The blue orchard mason bee can be found throughout North America in both urban and rural areas. Slightly smaller than your average honey bee with a blue and black coloration, these bees are often mistaken for the common housefly. Unlike their more famous cousins, mason bees no not live in hives and produce no honey, nesting instead in hollow stems, woodpecker drillings, and other insect burrows. Each female bee is her own queen laying 7 to 11 eggs in a tubular nest, resting them carefully on a bed of pollen and nectar upon which they will feed for the coming months. She will then cover each one of the larvae with a protective wall of mud protecting them from the elements and earning her the title of “mason” bee. Once the weather is warm enough the young bees will emerge from their cocoons and begin the busy work of pollinating.

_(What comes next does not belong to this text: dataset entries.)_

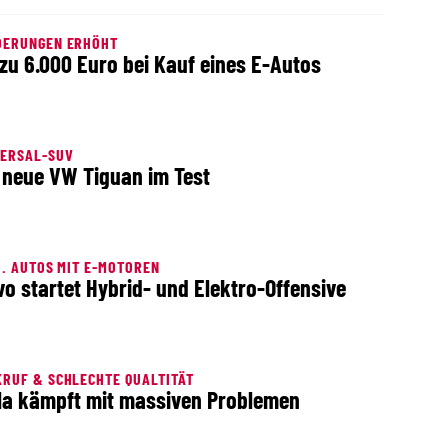
DERUNGEN ERHÖHT
 zu 6.000 Euro bei Kauf eines E-Autos
VERSAL-SUV
 neue VW Tiguan im Test
O. AUTOS MIT E-MOTOREN
vo startet Hybrid- und Elektro-Offensive
RUF & SCHLECHTE QUALTITÄT
la kämpft mit massiven Problemen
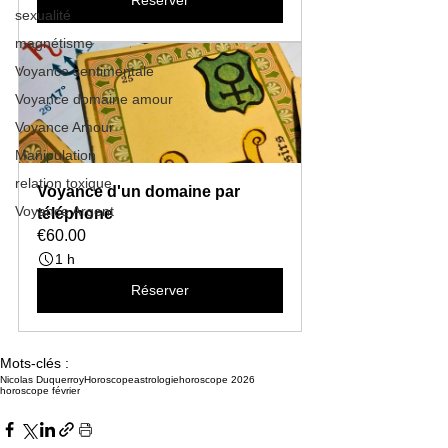
Réserver
sexualité
magnétisme
Voyance sentimentale
Voyance domaine amour
Voyance Amour
Manipulation
relation toxique
Voyance d'un domaine par 
Voyance Argent
téléphone
€60.00
1 h
Réserver
Mots-clés :
Nicolas Duquerroy
Horoscope
astrologie
horoscope 2026
horoscope février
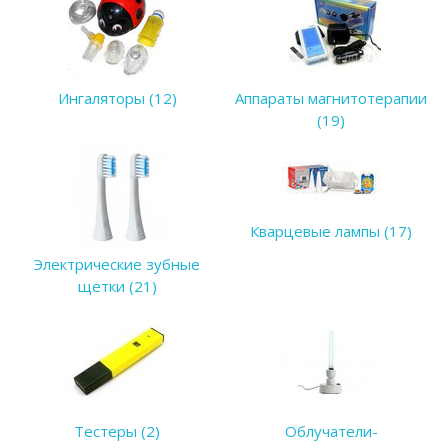
Ингаляторы (12)
Аппараты магнитотерапии
(19)
Кварцевые лампы (17)
Электрические зубные
щетки (21)
Тестеры (2)
Облучатели-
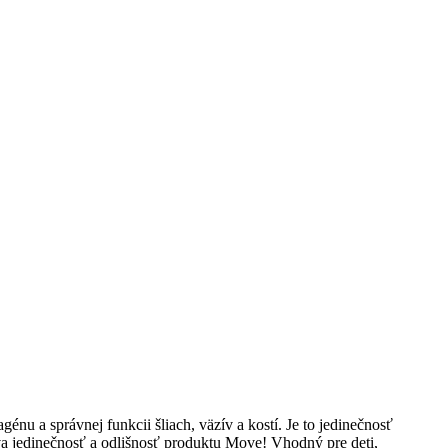
nu a správnej funkcii šliach, väzív a kostí. Je to jedinečnosť
va jedinečnosť a odlišnosť produktu Move! Vhodný pre deti,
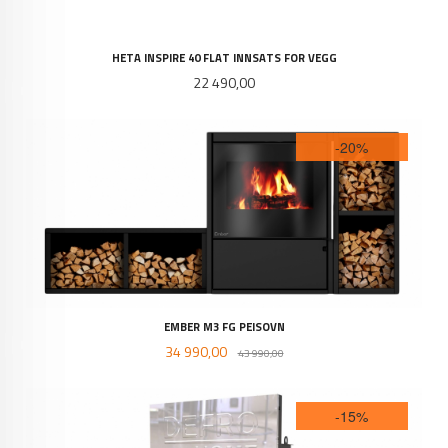
HETA INSPIRE 40 FLAT INNSATS FOR VEGG
Pris
22 490,00
-20%
EMBER M3 FG PEISOVN
Tilbud
Rabatt
34 990,00
43 990,00
-15%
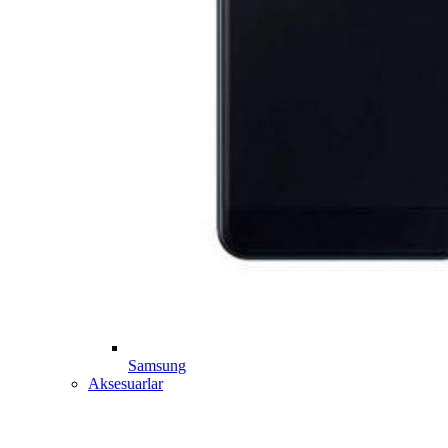
Samsung
Aksesuarlar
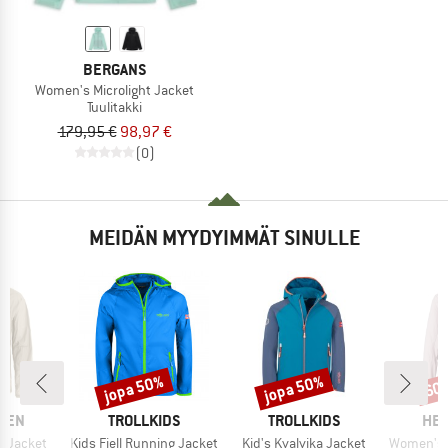
BERGANS
Women's Microlight Jacket
Tuulitakki
179,95 €
98,97 €
(0)
MEIDÄN MYYDYIMMÄT SINULLE
jopa 50%
jopa 50%
60
Alennus
Alennus
Alen
MERKKI
MERKKI
MER
ÄVEN
TROLLKIDS
TROLLKIDS
HEB
Tuote
Tuote
Tuote
d Jacket
Kids Fjell Running Jacket
Kid's Kvalvika Jacket
Women's Wildw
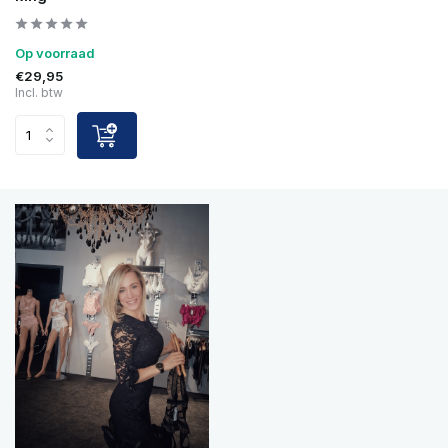
Op voorraad
€29,95
Incl. btw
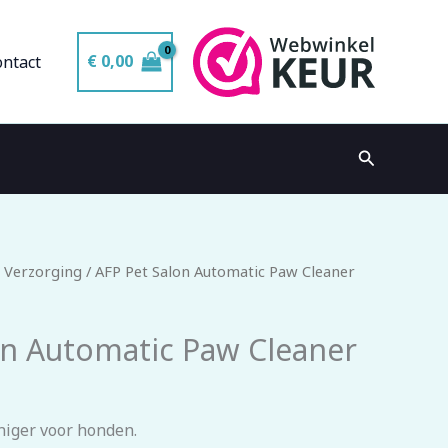
€
0,00
ontact
Zoeken
 Verzorging
/ AFP Pet Salon Automatic Paw Cleaner
on Automatic Paw Cleaner
niger voor honden.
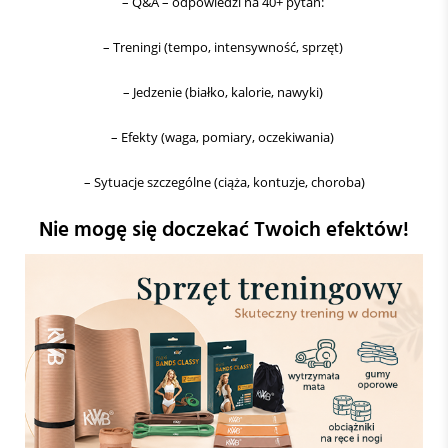
– Q&A – odpowiedzi na 40+ pytań:
– Treningi (tempo, intensywność, sprzęt)
– Jedzenie (białko, kalorie, nawyki)
– Efekty (waga, pomiary, oczekiwania)
– Sytuacje szczególne (ciąża, kontuzje, choroba)
Nie mogę się doczekać Twoich efektów!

SPES is helping to create more mason bee habitat because these bees are such phenomenal pollinators; mason bee pollinate fruit trees, flowers and vegetables and can visit over 17 blooms per minute within 100 m of their nest site. With over 1/3 of our food crops reliant upon insect pollination, the need to protect bee habitat is more important now than ever before.
Five years ago, the Environmental Youth Alliance set the goal of creating over 50 mason bee condos throughout City of Vancouver. SPES was a lucky recipient of one of these condos and has since added more in Stanley Park. But these bee homes need support every year: SPES volunteers have already begun the important task of winterizing our bee condos. We collect mason bee larvae at the start of the winter, clean the cocoons of parasitic wasp eggs and harmful mites, store them in our office fridge to ensure they don’t hatch before spring flowers are in bloom, and reintroduce them back into the Park in the spring along with their clean condos.

SPES will be setting up mason bee condos throughout the Park with a “Super Lodge” located in the Rose Garden. If you’re walking in the Park this spring you can check out our other nesting sites outside of the Stanley Park Pavilion and the Native Plant Garden. Should you spot one, please let them “bee”; they have an important job to do for all of us!